L’Officiel des transporteurs : Quelle perception avez-vous, à l’AUTF, de la relation transporteur-chargeur dans le contexte actuel ?

Fabrice Accary : Je dirais que la relation de confiance entre chargeurs et transporteurs reste préservée ; elle s’inscrit encore davantage dans le long terme et le partenariat. Cette relation de confiance est néanmoins sous contrainte : les chargeurs subissent la pression de leurs clients afin que les prix restent cadrés ; en cela ils essaient de travailler de conserve avec leurs transporteurs afin que les évolutions de coûts soient préservées autant que faire se peut.

Face à des situations exceptionnelles comme celle que nous connaissons, il est important de savoir que l’on peut compter les uns sur les autres. Au moment où nous échangeons, je dirais qu’un chargeur ne peut se trouver dans une situation de remise en cause de son panel de transporteurs.

Peut-on dire toutefois que cette crise fait bouger les lignes dans la relation transporteur-chargeur ?

F. A. : Nous n’avons pas vraiment l’impression que ces lignes ont tendance à bouger, car nous sommes dans une logique de relation de long terme. En fait, ce qui nous perturbe aujourd’hui, c’est la situation dans le maritime et l’aérien. Elle a pour effet de toucher également le transport routier. C’est cette situation qui veut que les armateurs maritimes ne viennent plus toucher les ports français, ce qui nous contraint à aller chercher des marchandises dans des ports à l’étranger, ce qui tend à faire grimper les coûts du transport maritime. En clair, concernant la relation chargeur-transporteur, je parlerais de bienveillance et de dialogue renforcés pour que, au sortir de la crise, tout le monde soit encore dans la partie.

» CONSIGNE:
Répondez aux questions suivantes à partir de l'entretien ci-dessus.
(a) De qui les chargeurs subissent-ils la pression, et dans quel but ?
(b) Quels modes de transport perturbent aujourd'hui les chargeurs, selon Fabrice Accary ?
(c) Où les chargeurs doivent-ils aller chercher des marchandises lorsque les armateurs maritimes ne viennent plus toucher les ports français ?

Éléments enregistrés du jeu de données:
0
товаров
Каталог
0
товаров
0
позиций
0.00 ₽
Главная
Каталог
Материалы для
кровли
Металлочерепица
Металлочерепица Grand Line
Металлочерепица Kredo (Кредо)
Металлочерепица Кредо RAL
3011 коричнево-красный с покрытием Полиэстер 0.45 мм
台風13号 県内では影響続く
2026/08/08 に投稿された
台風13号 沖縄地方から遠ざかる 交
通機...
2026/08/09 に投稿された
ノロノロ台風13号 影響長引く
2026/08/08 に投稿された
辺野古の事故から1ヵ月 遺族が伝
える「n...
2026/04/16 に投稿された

...

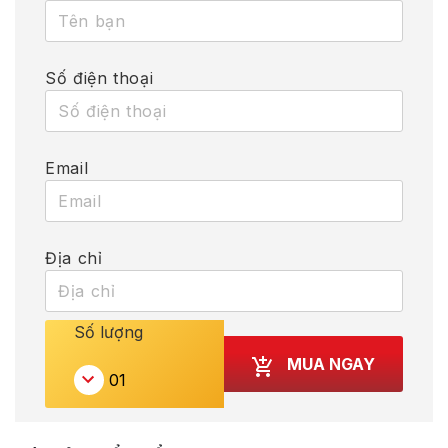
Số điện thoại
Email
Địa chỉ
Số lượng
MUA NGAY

» RÉPONSE:
(a) Ils subissent la pression de leurs clients, afin que les prix restent cadrés.
(b) Le maritime et l'aérien.
(c) Dans des ports à l'étranger.